Skinner was also affected by the fact that in Melbourne you "can't even see the stars at night," and the comparatively cold weather. It would also be remiss to ignore the cultural differences: Skinner is an Aborigine who grew up in a rural town of just a few hundred people; Melbourne is a vast metropolis with a population of more than four million.

Skinner struggled to cope in Melbourne (though his back-flipping abilities were never in questions).

"I got to one stage, I just [didn't] want to be there anymore," he said. "I don't know what it is about home, I just wanted to go back. It's like, when I'm in Noonkanbah, I want to get out of this place, but when you go to another place, home will always call out to you."

Skinner – like Tomkins, Navas and many others – was adjusting to an entirely different world from the one he'd grown up in.

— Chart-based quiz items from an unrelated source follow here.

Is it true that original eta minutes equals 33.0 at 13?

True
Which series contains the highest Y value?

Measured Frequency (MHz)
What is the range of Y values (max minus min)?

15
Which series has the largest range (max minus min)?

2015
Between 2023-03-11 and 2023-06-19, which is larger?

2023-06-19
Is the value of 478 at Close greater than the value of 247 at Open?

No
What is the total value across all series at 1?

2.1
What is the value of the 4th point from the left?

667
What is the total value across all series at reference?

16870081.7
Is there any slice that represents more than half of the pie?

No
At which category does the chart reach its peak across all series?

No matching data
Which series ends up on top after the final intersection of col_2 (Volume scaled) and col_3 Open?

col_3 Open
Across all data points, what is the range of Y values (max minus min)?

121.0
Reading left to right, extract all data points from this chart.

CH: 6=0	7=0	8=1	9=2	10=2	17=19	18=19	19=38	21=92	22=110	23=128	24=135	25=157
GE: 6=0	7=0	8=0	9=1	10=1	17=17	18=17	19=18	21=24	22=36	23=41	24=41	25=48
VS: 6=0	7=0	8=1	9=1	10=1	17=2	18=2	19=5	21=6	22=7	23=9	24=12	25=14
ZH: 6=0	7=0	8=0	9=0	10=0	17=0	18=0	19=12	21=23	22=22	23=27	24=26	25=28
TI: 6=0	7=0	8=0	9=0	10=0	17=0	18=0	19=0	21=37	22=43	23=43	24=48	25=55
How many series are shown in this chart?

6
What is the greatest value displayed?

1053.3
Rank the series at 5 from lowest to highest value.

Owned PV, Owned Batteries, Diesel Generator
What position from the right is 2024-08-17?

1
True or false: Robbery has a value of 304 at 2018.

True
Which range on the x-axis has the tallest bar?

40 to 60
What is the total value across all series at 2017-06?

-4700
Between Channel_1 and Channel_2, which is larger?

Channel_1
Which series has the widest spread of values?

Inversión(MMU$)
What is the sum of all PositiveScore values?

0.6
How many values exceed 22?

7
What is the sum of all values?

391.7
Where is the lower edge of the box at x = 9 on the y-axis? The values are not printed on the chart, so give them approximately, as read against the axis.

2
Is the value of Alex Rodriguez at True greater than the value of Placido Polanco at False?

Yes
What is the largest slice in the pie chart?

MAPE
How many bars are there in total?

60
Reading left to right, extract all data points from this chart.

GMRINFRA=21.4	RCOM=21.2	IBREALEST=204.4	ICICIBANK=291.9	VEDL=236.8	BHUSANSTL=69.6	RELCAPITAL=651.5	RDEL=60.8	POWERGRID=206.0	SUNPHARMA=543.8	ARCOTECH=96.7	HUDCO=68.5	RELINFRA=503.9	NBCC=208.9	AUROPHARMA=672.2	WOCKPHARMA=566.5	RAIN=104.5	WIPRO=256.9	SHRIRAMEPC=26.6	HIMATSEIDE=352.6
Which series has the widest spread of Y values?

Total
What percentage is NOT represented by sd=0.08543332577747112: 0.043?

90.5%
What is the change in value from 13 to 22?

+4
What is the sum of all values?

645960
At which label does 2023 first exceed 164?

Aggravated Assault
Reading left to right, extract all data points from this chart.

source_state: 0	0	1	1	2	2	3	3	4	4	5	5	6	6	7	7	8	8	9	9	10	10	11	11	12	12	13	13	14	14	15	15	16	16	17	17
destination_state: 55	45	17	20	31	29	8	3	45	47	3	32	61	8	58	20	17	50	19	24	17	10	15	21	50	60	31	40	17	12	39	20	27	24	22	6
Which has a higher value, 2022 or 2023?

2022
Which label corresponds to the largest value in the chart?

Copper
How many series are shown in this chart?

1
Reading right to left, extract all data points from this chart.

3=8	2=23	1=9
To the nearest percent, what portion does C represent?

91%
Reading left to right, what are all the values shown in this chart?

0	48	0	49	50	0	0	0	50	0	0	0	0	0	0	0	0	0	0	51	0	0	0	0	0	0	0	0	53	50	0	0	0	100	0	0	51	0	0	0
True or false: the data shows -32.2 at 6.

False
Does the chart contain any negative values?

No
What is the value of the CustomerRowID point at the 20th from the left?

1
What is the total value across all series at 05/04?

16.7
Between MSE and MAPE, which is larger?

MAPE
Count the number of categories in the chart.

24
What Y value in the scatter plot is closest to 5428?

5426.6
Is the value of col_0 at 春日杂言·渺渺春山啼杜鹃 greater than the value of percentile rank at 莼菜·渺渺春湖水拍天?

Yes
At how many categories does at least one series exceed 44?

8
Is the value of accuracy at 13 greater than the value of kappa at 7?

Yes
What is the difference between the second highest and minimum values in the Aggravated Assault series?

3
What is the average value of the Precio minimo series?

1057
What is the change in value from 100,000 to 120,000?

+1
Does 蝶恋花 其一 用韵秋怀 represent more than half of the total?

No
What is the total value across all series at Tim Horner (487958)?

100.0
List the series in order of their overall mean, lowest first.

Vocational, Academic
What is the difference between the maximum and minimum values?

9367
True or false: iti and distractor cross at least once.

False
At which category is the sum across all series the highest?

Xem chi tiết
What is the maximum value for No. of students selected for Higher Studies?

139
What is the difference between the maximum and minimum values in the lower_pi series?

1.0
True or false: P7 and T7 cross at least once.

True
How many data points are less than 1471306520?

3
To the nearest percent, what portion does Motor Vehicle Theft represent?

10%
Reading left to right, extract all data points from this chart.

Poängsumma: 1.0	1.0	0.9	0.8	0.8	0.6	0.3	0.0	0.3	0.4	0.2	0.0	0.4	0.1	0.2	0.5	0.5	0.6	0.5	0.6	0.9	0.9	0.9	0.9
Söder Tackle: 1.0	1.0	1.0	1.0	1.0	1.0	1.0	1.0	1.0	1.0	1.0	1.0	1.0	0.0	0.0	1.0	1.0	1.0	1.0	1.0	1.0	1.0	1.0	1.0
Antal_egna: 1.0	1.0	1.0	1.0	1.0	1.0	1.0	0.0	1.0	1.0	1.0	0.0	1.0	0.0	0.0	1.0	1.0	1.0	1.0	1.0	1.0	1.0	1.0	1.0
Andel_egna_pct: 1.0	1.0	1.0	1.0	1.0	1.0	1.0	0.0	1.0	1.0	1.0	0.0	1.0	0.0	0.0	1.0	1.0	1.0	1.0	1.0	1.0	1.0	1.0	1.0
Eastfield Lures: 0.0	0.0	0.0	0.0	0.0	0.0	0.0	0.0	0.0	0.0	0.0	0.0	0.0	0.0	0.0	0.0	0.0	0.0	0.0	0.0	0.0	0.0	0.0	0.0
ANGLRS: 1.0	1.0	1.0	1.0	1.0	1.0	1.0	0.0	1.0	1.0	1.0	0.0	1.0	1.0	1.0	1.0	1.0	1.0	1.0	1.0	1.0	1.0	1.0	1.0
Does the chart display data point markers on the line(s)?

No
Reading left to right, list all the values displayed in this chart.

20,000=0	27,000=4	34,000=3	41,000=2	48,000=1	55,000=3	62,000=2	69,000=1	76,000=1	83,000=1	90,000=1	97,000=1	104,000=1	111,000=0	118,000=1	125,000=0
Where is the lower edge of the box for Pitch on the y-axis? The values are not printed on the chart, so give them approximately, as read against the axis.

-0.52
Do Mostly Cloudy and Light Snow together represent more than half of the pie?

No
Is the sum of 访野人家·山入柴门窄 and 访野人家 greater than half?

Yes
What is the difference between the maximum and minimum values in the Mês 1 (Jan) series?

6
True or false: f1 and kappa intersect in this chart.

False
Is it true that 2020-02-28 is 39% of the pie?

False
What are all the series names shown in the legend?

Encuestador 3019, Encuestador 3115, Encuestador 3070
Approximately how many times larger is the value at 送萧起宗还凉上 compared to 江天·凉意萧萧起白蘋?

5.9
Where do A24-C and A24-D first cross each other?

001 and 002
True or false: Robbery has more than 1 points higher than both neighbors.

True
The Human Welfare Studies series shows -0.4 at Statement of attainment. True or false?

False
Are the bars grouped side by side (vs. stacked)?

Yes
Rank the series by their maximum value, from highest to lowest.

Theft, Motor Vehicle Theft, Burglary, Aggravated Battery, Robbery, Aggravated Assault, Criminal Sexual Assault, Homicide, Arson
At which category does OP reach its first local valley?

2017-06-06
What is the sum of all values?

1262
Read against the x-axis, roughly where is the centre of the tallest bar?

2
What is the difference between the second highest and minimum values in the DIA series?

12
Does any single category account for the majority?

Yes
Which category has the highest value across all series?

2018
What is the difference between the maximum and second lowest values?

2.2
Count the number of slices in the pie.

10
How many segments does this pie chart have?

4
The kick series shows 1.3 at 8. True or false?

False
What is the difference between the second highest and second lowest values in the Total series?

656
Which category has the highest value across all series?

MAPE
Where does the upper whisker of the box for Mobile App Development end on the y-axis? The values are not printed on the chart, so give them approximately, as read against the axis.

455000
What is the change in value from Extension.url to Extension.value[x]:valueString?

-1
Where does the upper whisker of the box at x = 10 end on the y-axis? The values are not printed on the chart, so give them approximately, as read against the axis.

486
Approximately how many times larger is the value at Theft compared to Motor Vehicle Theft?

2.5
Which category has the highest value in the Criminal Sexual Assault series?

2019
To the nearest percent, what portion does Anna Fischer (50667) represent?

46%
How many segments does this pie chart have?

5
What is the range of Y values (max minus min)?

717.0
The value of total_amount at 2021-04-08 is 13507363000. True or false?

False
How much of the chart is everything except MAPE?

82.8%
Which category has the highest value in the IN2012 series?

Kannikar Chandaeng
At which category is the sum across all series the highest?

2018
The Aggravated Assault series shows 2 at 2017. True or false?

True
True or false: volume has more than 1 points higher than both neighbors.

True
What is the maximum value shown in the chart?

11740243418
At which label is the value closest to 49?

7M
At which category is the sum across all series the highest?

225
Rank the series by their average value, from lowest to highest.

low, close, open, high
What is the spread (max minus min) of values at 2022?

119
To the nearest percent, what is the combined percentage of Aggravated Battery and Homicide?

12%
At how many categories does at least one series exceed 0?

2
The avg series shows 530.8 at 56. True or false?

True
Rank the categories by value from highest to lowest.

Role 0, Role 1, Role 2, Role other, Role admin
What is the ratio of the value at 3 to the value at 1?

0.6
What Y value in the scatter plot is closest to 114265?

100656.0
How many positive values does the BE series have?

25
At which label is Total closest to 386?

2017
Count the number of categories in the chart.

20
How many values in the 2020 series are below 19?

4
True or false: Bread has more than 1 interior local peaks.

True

But, like many sportspeople who leave home in pursuit of success, he was being forced to do so in the public eye.

If homesickness affects an athlete mentally, that is more than likely to follow them into their sport. But the fans do not see a person who misses their family and friends, or who is struggling to adjust to an alien way of life – they see an underperforming athlete. And sometimes they give them stick for how they're playing without considering the reasons behind the performance.

Sam Tomkins was brave to admit to his homesickness. It reminds us that athletes are people – quite often very young people – who face the same problems anyone else would when leaving home for the first time.